Condamné par les juridictions suisses pour un assassinat dans le cadre d’une «vengeance de sang», le requérant a notamment invoqué une violation de l’article 36 de la Convention de Vienne sur les relations consulaires du 24 avril 1963 (CVRC). Il soutenait en particulier que son père, son oncle et le fils de son oncle n’avaient pas été informés devant le tribunal du district de leurs droits consulaires découlant de la CVRC. Ce vice de procédure aurait été si grave qu’il aurait rendu les déclarations de ces témoins inexploitables dans le cadre de la procédure pénale dirigée contre lui.
La Cour estime, entre autres, que le requérant n’a pas démontré de manière concrète et étayée dans quelle mesure le fait que les autorités suisses n’aient pas informé les trois témoins de leur droit à l’assistance consulaire découlant de l’article 36 de la CVRC aurait eu le moindre effet sur l’équité du procès. L’utilisation des déclarations de ces témoins par les juridictions suisses, qui se sont d’ailleurs fondées sur un vaste faisceau de preuves, n’a donc pas entaché d’iniquité la procédure dans son ensemble.
CrEDH, arrêt de la 3e Chambre N° 63896/12 «Shala c. Suisse» du 25.7.2019.

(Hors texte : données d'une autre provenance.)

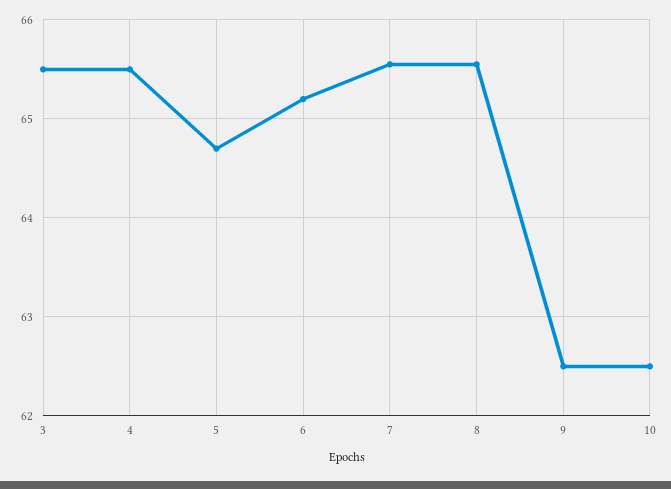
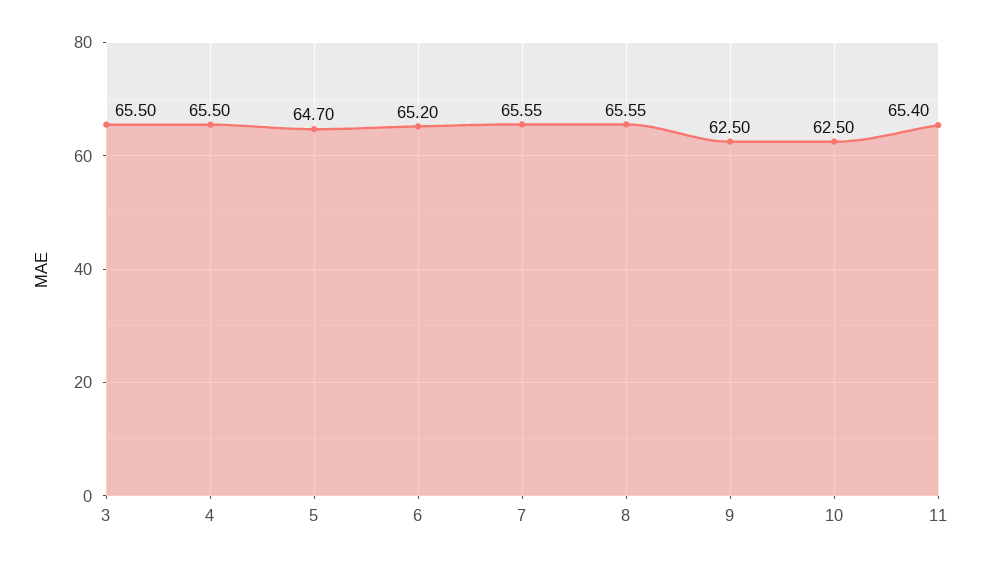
  {
    "3": 65.5,
    "4": 65.5,
    "5": 64.7,
    "6": 65.2,
    "7": 65.55,
    "8": 65.55,
    "9": 62.5,
-   "10": 62.5
+   "10": 62.5,
+   "11": 65.4
  }

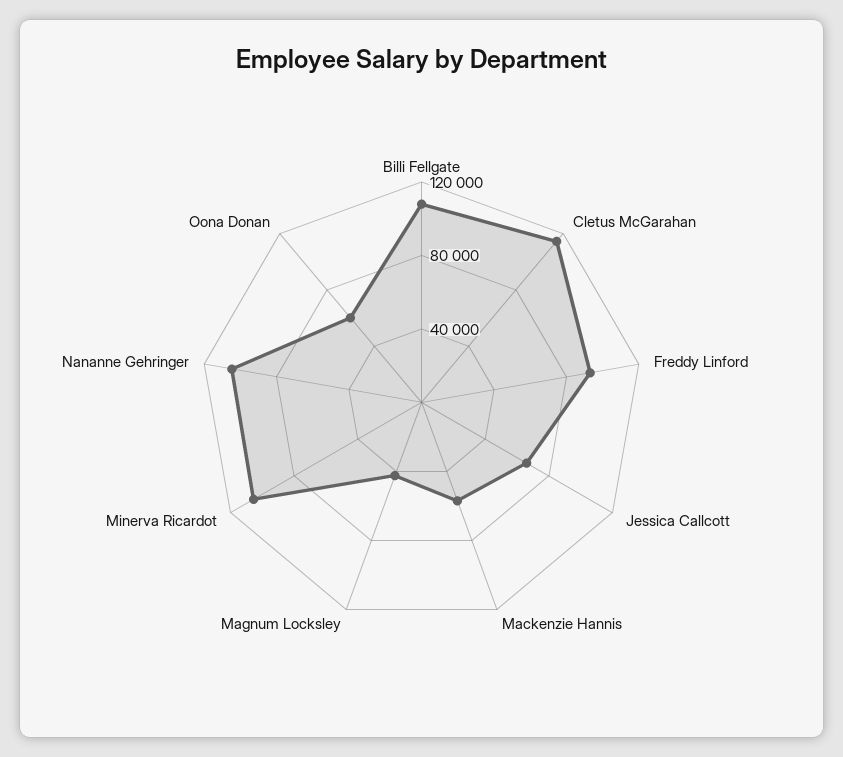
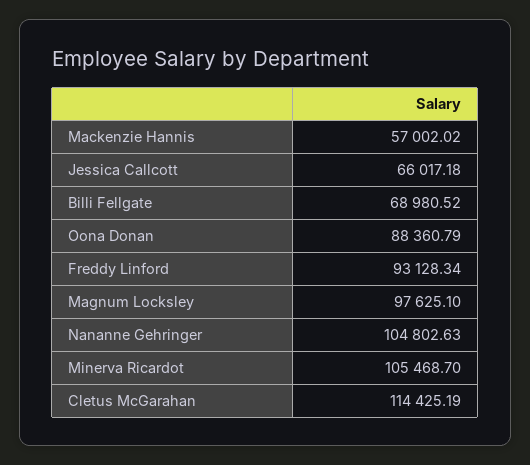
  {
-   "Billi Fellgate": 110000,
+   "Billi Fellgate": 68980.52,
    "Cletus McGarahan": 114425.19,
    "Freddy Linford": 93128.34,
    "Jessica Callcott": 66017.18,
    "Mackenzie Hannis": 57002.02,
-   "Magnum Locksley": 40000,
+   "Magnum Locksley": 97625.1,
    "Minerva Ricardot": 105468.7,
    "Nananne Gehringer": 104802.63,
-   "Oona Donan": 60000
+   "Oona Donan": 88360.79
  }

La Grèce a violé le droit au mariage
L’affaire concerne un jugement grec décrétant la nullité du mariage de la requérante avec le requérant, au motif que la première était l’ancienne belle-sœur du second. C’est l’ex-épouse du requérant qui a dénoncé la nullité de l’union auprès des autorités grecques. L’art. 1357 du Code civil grec (CC) interdit, entre autres, le mariage entre alliés en ligne collatérale jusqu’au troisième degré. Dans sa décision, le tribunal grec a relevé que les époux concernés étaient alliés en ligne collatérale au deuxième degré et que le droit grec empêche leur mariage pour des raisons de décence et de respect de l’institution de la famille.

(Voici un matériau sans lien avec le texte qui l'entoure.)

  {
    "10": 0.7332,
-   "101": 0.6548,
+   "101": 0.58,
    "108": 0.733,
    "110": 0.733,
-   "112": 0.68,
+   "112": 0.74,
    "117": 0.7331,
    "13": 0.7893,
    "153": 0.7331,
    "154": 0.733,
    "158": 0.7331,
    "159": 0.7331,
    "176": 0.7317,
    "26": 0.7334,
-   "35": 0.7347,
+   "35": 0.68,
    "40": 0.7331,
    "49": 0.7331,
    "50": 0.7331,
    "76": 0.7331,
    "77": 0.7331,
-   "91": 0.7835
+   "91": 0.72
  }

La Cour européenne des droits de l’homme note d’abord qu’il existe un consensus au sein du Conseil de l’Europe en matière d’empêchement au mariage des «anciens» belles-sœurs et beaux-frères, puisque seuls deux Etats examinés (Italie et Marin) connaissent un tel empêchement, qui n’est toutefois pas absolu. Les juges de Strasbourg soulignent ensuite que les requérants n’ont dû faire face à aucun obstacle avant la contraction de leur mariage et que les autorités internes ne s’y sont pas opposées. Les autorités compétentes n’ont exprimé aucun doute avant de délivrer le permis de mariage. L’ex-épouse n’a dénoncé le mariage qu’un an et cinq mois environ après la contraction de celui-ci. De plus, il est difficile d’envisager quels sont les estimations de nature biologique et le risque de confusion empêchant le mariage des requérants, à partir du moment où ils ne sont pas parents de sang et n’ont pas d’enfant ensemble. Enfin, il est paradoxal que les requérants soient actuellement dépourvus de tous les droits accordés aux couples mariés, alors qu’ils en ont joui pendant dix ans. Par conséquent, la Cour considère que le jugement de nullité du mariage des requérants a, d’une manière disproportionnée, restreint leur droit de se marier, à un tel point que ce droit s’est trouvé atteint dans sa substance même. Il y a donc eu violation de l’article 12 CEDH.
CrEDH, arrêt de la 1re Chambre N° 57854/15 «Theodorou et Tsotsorou c. Grèce» du 5.9.2019.